Nachhaltigkeitsindex
Bayer und Daimler fallen aus Index DJSI Stoxx

Deutschlands Position im Dow Jones Sustainability Index World wird ab 22. September schwächer. Während sich aus Frankreich, Spanien oder Indien mehrere Unternehmen als Neuzugänge qualifizierten, kommt kein deutscher Konzern neu in den Weltindex. Dagegen halten sich im Europaindex DJSI Stoxx deutsche Zu- und Abgänge die Waage.

BERLIN. Deutschlands Gewicht im Weltindex sinkt dadurch von 8,3 auf 6,9 Prozent. Im Nachhaltigkeitsindex sind Unternehmen notiert, die nach ökonomischen, ökologischen und sozialen Kriterien ausgewählt werden.

Immerhin listet die für den Index zuständige Schweizer SAM Indexes drei deutsche Konzerne in der Riege der 19 Branchenführer: BMW und neu BASF und Adidas. Die Allianz gehört nicht mehr zu dieser Gruppe, die aber für ihre Anstrengungen für Umwelt- und Klimaschutz, Menschenrechte und Arbeitsbedingungen sehr gute Noten erhält.

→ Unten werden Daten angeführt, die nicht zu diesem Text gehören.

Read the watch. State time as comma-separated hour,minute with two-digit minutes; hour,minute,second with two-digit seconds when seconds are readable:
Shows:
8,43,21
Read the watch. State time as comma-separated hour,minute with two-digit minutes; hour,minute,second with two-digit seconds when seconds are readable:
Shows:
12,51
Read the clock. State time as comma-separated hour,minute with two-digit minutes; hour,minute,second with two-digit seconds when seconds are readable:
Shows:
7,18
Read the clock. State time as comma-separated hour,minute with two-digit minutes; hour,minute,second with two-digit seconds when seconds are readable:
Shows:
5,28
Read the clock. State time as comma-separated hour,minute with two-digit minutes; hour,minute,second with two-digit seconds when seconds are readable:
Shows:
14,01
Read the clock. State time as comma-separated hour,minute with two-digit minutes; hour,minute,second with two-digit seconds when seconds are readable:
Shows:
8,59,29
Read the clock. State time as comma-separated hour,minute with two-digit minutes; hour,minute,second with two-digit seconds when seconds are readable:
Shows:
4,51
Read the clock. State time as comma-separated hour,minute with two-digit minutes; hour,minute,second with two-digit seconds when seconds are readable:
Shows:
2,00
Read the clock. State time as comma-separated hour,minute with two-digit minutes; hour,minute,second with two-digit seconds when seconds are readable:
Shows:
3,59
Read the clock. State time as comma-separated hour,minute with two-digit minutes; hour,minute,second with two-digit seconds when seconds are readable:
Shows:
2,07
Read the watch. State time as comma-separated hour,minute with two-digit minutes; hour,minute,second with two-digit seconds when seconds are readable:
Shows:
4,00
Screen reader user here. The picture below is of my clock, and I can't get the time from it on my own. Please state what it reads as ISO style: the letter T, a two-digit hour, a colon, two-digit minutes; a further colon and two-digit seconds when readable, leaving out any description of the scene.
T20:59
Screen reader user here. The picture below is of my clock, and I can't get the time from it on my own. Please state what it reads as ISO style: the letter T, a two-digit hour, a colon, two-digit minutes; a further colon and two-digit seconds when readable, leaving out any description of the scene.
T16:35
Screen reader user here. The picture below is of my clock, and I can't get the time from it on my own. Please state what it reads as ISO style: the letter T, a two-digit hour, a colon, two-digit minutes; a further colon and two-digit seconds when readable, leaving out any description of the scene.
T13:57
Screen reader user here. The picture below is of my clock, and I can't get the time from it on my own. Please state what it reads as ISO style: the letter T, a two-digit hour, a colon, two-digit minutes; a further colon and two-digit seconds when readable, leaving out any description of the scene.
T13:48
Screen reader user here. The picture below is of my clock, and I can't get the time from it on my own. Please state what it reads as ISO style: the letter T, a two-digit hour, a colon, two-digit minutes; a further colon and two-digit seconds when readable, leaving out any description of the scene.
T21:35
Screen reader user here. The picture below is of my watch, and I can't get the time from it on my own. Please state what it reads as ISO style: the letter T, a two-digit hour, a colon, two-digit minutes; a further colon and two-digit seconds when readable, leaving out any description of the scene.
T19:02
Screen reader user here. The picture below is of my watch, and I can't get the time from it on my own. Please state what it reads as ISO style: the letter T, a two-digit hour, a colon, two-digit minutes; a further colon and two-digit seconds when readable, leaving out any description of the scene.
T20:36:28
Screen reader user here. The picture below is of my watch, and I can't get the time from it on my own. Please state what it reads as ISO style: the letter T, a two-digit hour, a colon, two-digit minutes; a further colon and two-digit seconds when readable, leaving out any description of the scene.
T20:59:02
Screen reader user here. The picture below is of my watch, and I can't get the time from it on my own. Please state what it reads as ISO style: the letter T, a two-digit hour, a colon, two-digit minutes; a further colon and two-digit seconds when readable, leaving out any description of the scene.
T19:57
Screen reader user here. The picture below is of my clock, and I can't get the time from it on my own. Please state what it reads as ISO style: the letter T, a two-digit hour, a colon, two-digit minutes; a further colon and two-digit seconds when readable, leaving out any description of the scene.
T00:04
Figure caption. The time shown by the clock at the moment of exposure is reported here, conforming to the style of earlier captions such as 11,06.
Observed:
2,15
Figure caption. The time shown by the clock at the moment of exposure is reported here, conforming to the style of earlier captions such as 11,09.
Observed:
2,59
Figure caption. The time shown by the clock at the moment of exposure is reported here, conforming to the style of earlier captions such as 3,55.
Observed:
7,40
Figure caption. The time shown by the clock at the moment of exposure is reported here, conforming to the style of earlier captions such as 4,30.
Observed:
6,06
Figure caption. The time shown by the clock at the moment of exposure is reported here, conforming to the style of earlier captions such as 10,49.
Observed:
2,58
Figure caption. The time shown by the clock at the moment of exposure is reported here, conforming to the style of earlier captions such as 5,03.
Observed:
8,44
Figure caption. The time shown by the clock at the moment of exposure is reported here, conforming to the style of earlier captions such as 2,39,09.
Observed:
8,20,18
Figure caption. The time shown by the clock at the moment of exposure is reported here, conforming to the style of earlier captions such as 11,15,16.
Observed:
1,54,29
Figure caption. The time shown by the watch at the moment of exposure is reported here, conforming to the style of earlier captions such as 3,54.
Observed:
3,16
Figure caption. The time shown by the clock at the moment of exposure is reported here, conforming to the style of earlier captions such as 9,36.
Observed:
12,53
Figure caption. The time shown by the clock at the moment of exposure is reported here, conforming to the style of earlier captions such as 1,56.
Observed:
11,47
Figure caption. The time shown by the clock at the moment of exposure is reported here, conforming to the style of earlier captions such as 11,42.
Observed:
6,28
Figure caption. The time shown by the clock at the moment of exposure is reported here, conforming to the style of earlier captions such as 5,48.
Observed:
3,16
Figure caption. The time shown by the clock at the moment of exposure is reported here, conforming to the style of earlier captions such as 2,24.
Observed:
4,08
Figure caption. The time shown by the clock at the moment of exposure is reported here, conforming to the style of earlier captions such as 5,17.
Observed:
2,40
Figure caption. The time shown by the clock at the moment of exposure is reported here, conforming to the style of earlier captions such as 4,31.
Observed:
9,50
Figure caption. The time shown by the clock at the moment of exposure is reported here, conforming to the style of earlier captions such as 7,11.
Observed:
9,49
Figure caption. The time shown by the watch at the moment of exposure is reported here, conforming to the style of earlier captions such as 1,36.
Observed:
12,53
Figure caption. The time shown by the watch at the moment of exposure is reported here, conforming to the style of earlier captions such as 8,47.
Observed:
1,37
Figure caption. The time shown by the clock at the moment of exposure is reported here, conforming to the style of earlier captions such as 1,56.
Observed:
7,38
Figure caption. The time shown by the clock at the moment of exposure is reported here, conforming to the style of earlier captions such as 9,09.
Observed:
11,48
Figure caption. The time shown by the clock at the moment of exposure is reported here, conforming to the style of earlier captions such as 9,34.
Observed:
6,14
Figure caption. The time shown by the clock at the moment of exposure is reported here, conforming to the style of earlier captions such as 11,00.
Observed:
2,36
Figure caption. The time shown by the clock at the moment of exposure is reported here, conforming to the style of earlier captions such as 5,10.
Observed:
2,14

Die Swiss Re hat die Allianz übertrumpft und schnitt nach allen drei Maßstäben als Branchenbeste ab.

Im Europaindex DJSI Stoxx halten sich deutsche Zu- und Abgänge die Waage: Bayer und Daimler fallen heraus, Lufthansa und Volkswagen rücken auf. Die Deutsche Post verfehlte ihr Ziel, wieder aufgenommen zu werden. „BMW und Volkswagen haben ihre Leistungen stärker verbessert und den Abstand zu Daimler vergrößert“, erläuterte Alexander Barkawi, Direktor von SAM Indexes, dem Handelsblatt. Daimler war 2007 dank minimaler Bewertungsdifferenz als dritter Autobauer notiert worden. „Wir werden unsere Anstrengungen für Nachhaltigkeit intensivieren“, sagte eine Daimler-Sprecherin. Im Weltindex gehört der Hersteller zu den fünf Top-Titeln.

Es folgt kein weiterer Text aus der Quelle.